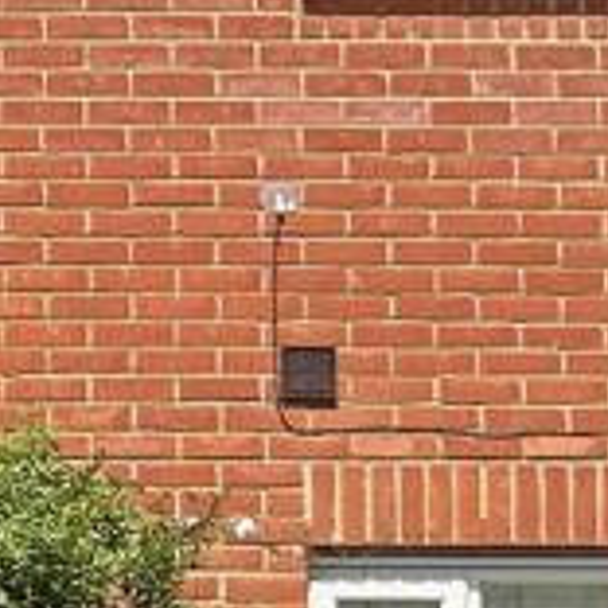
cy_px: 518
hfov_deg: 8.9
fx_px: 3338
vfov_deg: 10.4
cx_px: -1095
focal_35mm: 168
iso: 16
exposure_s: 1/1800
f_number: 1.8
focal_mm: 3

==

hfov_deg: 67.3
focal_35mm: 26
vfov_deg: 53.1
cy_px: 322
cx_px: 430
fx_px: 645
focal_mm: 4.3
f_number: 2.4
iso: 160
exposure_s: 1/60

YOUR OBJECTIVE: Of the entries above, repeat exactly the lines between the line with "vfov_deg: 10.4" and the line with "focal_mm: 3", inclusive, and no others.

OUTPUT FOR THIS EXERCISE:
vfov_deg: 10.4
cx_px: -1095
focal_35mm: 168
iso: 16
exposure_s: 1/1800
f_number: 1.8
focal_mm: 3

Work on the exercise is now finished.